RDNA3 Counters
General Group
Counter Name |
Usage |
Brief Description |
---|---|---|
Wavefronts |
Items |
Total wavefronts. |
VALUInsts |
Items |
The average number of vector ALU instructions executed per work-item (affected by flow control). |
SALUInsts |
Items |
The average number of scalar ALU instructions executed per work-item (affected by flow control). |
VFetchInsts |
Items |
The average number of vector fetch instructions from the video memory executed per work-item (affected by flow control). Excludes FLAT instructions that fetch from video memory. |
SFetchInsts |
Items |
The average number of scalar fetch instructions from the video memory executed per work-item (affected by flow control). |
VWriteInsts |
Items |
The average number of vector write instructions to the video memory executed per work-item (affected by flow control). Excludes FLAT instructions that write to video memory. |
GDSInsts |
Items |
The average number of GDS read or GDS write instructions executed per work item (affected by flow control). |
VALUUtilization |
Percentage |
The percentage of active vector ALU threads in a wave. A lower number can mean either more thread divergence in a wave or that the work-group size is not a multiple of the wave size. Value range: 0% (bad), 100% (ideal – no thread divergence). |
VALUBusy |
Percentage |
The percentage of GPUTime vector ALU instructions are processed. Value range: 0% (bad) to 100% (optimal). |
SALUBusy |
Percentage |
The percentage of GPUTime scalar ALU instructions are processed. Value range: 0% (bad) to 100% (optimal). |
LocalMemory Group
Counter Name |
Usage |
Brief Description |
---|---|---|
LDSInsts |
Items |
The average number of LDS read or LDS write instructions executed per work item (affected by flow control). |
LDSBankConflict |
Percentage |
The percentage of GPUTime LDS is stalled by bank conflicts. Value range: 0% (optimal) to 100% (bad). |
GlobalMemory Group
Counter Name |
Usage |
Brief Description |
---|---|---|
FetchSize |
Kilobytes |
The total kilobytes fetched from the video memory. This is measured with all extra fetches and any cache or memory effects taken into account. |
WriteSize |
Kilobytes |
The total kilobytes written to the video memory. This is measured with all extra fetches and any cache or memory effects taken into account. |
L0CacheHit |
Percentage |
The percentage of fetch, write, atomic, and other instructions that hit the data in L0 cache. Value range: 0% (no hit) to 100% (optimal). |
L1CacheHit |
Percentage |
The percentage of fetch, write, atomic, and other instructions that hit the data in L1 cache. Writes and atomics always miss this cache. Value range: 0% (no hit) to 100% (optimal). |
L2CacheHit |
Percentage |
The percentage of fetch, write, atomic, and other instructions that hit the data in L2 cache.

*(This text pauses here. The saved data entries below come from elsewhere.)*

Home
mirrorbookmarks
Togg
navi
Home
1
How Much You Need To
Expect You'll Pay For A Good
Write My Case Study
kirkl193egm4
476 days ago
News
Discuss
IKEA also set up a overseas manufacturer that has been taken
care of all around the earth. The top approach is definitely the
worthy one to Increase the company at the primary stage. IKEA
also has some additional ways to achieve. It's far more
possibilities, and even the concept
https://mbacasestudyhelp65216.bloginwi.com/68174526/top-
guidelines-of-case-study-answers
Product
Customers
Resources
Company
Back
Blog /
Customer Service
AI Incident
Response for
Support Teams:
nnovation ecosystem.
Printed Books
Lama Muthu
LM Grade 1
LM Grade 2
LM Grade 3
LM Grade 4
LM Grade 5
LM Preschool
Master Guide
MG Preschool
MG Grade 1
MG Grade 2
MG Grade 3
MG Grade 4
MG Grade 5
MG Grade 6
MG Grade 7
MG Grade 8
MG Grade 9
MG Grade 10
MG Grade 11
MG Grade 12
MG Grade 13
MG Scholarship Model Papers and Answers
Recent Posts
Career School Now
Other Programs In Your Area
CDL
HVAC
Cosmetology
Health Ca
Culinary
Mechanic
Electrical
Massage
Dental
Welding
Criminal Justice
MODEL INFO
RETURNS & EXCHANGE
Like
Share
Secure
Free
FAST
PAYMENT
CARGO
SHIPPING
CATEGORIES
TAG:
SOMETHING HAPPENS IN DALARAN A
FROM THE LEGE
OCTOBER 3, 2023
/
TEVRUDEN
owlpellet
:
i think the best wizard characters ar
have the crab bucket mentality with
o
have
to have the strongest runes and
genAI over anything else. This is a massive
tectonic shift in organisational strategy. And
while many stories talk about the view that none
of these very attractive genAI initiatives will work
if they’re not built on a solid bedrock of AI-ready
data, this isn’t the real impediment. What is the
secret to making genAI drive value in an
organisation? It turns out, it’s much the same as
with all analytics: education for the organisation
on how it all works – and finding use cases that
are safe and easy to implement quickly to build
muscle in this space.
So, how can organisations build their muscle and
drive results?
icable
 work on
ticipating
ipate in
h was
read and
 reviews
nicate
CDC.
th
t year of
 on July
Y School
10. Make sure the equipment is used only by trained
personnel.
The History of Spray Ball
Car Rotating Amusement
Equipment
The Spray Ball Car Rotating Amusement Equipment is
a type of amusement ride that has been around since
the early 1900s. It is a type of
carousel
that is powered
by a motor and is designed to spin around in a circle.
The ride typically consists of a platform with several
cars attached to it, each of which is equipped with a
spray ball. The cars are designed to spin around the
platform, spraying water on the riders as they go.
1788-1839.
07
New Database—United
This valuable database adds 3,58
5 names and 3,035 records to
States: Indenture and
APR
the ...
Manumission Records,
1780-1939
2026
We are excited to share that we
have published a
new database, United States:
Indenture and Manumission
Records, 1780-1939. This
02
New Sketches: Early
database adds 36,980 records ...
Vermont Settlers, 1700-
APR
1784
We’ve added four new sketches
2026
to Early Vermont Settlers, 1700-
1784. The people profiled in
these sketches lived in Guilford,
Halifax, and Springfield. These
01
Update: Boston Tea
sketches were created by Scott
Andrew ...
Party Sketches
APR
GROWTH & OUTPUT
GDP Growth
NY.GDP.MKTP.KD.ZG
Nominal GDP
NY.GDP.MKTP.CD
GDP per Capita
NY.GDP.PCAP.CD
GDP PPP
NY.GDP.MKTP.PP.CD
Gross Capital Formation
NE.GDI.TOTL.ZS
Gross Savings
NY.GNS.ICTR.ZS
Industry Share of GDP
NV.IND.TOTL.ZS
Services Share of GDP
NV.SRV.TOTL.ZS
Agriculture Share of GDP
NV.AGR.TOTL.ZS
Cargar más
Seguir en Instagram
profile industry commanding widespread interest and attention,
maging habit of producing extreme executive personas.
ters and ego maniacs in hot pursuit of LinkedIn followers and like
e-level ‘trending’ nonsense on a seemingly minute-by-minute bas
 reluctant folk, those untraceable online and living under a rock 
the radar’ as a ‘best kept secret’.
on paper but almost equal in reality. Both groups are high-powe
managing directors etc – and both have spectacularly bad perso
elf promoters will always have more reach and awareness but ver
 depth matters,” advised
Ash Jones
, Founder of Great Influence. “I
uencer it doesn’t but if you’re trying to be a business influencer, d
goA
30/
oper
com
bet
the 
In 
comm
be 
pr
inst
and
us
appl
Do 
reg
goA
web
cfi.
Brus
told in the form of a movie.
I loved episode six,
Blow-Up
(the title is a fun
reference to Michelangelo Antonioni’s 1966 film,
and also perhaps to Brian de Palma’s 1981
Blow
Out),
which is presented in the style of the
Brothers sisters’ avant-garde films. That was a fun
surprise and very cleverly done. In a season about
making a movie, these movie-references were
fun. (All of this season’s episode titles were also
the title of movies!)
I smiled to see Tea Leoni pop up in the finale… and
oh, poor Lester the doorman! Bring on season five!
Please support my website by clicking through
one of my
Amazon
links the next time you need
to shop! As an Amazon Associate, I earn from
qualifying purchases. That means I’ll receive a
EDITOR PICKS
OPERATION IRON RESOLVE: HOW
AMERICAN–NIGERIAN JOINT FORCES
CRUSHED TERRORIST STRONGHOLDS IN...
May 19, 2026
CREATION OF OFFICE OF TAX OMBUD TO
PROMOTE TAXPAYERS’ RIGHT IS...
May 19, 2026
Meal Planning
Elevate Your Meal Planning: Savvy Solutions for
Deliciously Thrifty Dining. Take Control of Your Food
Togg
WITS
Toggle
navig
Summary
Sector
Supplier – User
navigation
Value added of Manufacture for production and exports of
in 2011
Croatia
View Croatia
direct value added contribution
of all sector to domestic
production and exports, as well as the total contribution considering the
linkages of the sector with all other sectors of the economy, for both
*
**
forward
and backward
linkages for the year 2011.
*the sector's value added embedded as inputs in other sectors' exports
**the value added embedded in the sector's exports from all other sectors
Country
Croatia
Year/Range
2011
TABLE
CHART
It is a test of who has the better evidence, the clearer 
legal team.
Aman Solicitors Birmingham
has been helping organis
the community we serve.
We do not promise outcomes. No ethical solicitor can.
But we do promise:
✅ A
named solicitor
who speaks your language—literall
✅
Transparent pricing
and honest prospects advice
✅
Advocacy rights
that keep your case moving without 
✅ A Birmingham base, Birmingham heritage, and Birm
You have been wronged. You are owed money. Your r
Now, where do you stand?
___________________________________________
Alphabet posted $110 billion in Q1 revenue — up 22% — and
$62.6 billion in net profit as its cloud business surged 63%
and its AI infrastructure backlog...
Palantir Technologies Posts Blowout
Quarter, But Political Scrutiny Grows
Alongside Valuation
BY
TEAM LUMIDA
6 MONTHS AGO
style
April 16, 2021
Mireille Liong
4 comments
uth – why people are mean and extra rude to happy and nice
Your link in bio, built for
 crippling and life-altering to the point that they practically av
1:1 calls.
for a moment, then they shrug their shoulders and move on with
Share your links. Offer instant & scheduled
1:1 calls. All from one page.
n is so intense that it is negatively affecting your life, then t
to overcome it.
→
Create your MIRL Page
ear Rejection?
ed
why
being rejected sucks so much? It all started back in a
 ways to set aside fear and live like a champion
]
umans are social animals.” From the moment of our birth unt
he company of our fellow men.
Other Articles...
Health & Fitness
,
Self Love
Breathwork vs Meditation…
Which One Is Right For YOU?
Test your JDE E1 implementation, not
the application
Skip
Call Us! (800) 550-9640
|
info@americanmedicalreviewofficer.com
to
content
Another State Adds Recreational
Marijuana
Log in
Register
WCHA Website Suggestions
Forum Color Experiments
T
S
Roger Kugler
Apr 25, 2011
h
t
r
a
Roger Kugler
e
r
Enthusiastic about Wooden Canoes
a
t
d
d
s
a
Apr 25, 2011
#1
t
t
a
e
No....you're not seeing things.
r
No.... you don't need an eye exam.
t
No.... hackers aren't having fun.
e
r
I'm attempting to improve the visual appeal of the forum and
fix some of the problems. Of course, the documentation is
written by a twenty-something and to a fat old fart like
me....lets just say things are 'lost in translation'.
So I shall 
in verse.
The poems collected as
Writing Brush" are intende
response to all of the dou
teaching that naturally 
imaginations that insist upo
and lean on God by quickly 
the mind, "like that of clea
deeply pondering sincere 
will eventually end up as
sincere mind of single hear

Value range: 0% (no hit) to 100% (optimal). |
MemUnitBusy |
Percentage |
The percentage of GPUTime the memory unit is active. The result includes the stall time (MemUnitStalled). This is measured with all extra fetches and writes and any cache or memory effects taken into account. Value range: 0% to 100% (fetch-bound). |
MemUnitStalled |
Percentage |
The percentage of GPUTime the memory unit is stalled. Try reducing the number or size of fetches and writes if possible. Value range: 0% (optimal) to 100% (bad). |
WriteUnitStalled |
Percentage |
The percentage of GPUTime the Write unit is stalled. Value range: 0% to 100% (bad). |